== Work instruction ==
Set out the lines of the material below as a Markdown table with columns Row and Line, giving each line its row number and skipping blank lines. Leave the pictures out of your answer.

== Excerpted records ==
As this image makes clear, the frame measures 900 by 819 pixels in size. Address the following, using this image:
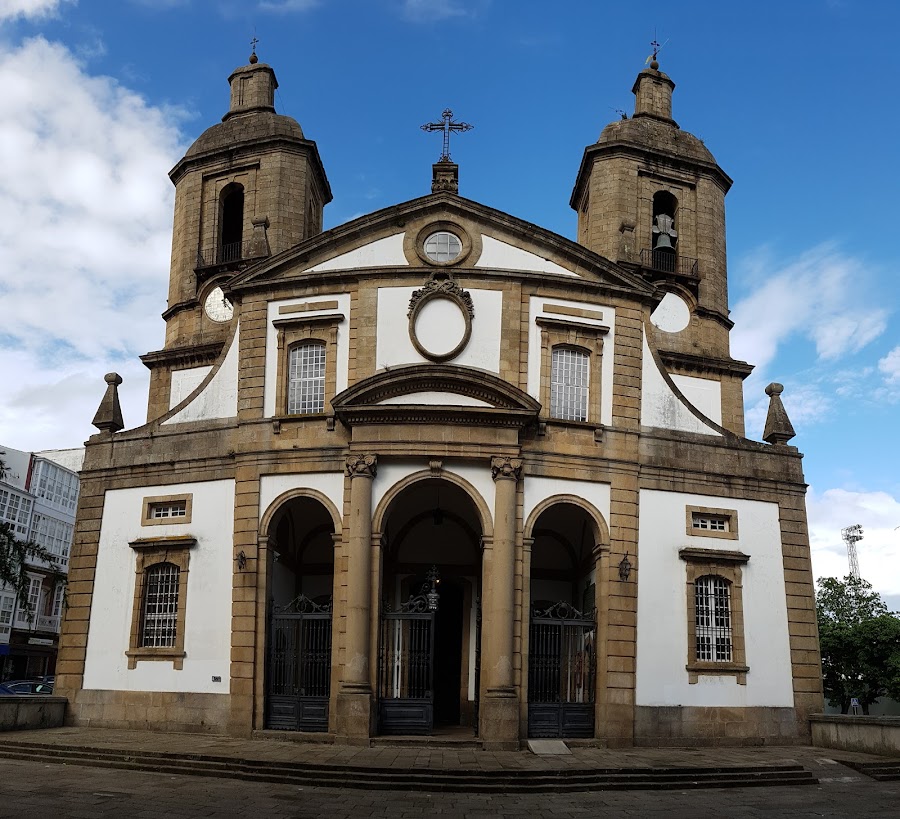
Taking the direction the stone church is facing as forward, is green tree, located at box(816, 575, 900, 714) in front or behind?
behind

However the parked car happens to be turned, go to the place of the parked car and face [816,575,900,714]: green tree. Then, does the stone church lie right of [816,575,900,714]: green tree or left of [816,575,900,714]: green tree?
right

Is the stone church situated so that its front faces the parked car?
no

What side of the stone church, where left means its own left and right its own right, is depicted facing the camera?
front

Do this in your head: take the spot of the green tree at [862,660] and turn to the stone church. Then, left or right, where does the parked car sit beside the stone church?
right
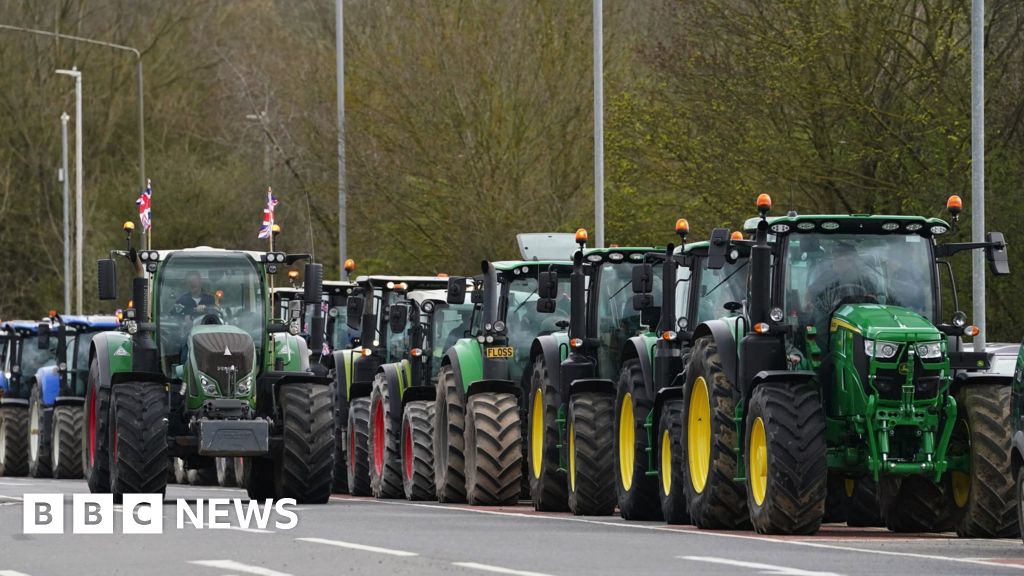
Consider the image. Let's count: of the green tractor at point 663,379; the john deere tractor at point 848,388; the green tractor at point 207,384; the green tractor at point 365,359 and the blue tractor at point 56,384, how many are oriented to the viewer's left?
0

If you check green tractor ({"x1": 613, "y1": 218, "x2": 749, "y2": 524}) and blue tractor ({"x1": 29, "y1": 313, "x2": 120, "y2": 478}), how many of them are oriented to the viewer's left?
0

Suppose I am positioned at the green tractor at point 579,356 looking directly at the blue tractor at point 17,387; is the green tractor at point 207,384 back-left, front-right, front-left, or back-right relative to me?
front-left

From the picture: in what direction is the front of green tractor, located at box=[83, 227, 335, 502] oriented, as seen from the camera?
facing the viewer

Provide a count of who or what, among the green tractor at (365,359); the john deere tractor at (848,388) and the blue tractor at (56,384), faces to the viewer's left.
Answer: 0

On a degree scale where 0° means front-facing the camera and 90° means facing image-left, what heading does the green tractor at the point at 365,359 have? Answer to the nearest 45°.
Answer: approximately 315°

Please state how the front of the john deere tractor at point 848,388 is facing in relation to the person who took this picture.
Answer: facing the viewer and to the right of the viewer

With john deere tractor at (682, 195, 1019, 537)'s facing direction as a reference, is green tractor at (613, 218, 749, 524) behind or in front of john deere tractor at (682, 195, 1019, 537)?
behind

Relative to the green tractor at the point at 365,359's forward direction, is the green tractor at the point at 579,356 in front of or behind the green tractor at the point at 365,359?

== Task solution ==
| Row | Line |
|---|---|
| 1 | As this image makes clear, the frame measures 900 by 819 pixels in size. Address the following, using this image: |
| 2 | Taking the direction the stone church is facing as forward, is green tree, located at box(816, 575, 900, 714) in front or behind? |
| 3 | behind |
| 4 | However the parked car happens to be turned, go to the place of the parked car and face [816,575,900,714]: green tree. Then, does the stone church lie right of [816,575,900,714]: green tree or left of [816,575,900,714]: green tree? |
| 5 | right |
| 6 | Is the stone church situated so that its front faces the parked car? |
| 7 | no |
| 8 | What side of the stone church, where left means its own left and right its own right, is depicted facing the camera? |
| 9 | front |
| 10 | Do this in your head: take the spot of the green tree at [862,660] and turn to the stone church. Then, left or right, where does the parked car sit beside the stone church? |
| 11 | right |
| 12 | Consider the image. Let's count: of the green tractor at point 663,379; the john deere tractor at point 848,388; the green tractor at point 207,384; the green tractor at point 365,359 and the blue tractor at point 56,384, how many are oriented to the viewer's left? |
| 13 | 0 |
| 14 | If you check green tractor ({"x1": 613, "y1": 218, "x2": 749, "y2": 524}) and blue tractor ({"x1": 29, "y1": 313, "x2": 120, "y2": 478}), how many of them are oriented to the viewer's left? |
| 15 | 0 |
| 16 | Suppose I am positioned at the green tractor at point 579,356 looking directly at the blue tractor at point 17,387; is the green tractor at point 207,384 back-left, front-right, front-left, or back-right relative to me? |
| 17 | front-left |
| 18 | From the picture: in what direction is the front of green tractor, located at box=[83, 227, 335, 502] oriented, as seen from the camera? |
| 19 | facing the viewer |
| 20 | Provide a count of who or what, among the green tractor at (365,359); the john deere tractor at (848,388) and the blue tractor at (56,384), faces to the viewer's left. |
| 21 | Answer: 0 |
| 22 | On a degree scale where 0° means front-facing the camera and 90° means facing image-left, what heading does the green tractor at the point at 365,359 have? Answer to the nearest 45°. |
| 23 | Answer: approximately 315° |
| 24 | Please state how the front of the john deere tractor at point 848,388 is facing in relation to the person who took this picture. |
| 25 | Answer: facing the viewer and to the right of the viewer |
| 26 | With john deere tractor at (682, 195, 1019, 537)'s facing direction as a reference, is green tractor at (613, 218, 749, 524) behind or in front of john deere tractor at (682, 195, 1019, 537)? |
| 27 | behind |
| 28 | Relative to the green tractor at the point at 365,359's forward direction, is the green tractor at the point at 579,356 in front of or behind the green tractor at the point at 365,359? |